PROVIDED INFORMATION:
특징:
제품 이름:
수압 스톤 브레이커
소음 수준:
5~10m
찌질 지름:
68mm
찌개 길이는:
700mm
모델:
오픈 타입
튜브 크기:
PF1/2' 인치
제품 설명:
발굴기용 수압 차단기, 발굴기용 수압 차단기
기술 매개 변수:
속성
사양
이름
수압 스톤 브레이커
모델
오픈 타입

INSTRUCTIONS TO FOLLOW: Type out the records above again, exactly the same.

RESULT OF THE EXERCISE:
특징:
제품 이름:
수압 스톤 브레이커
소음 수준:
5~10m
찌질 지름:
68mm
찌개 길이는:
700mm
모델:
오픈 타입
튜브 크기:
PF1/2' 인치
제품 설명:
발굴기용 수압 차단기, 발굴기용 수압 차단기
기술 매개 변수:
속성
사양
이름
수압 스톤 브레이커
모델
오픈 타입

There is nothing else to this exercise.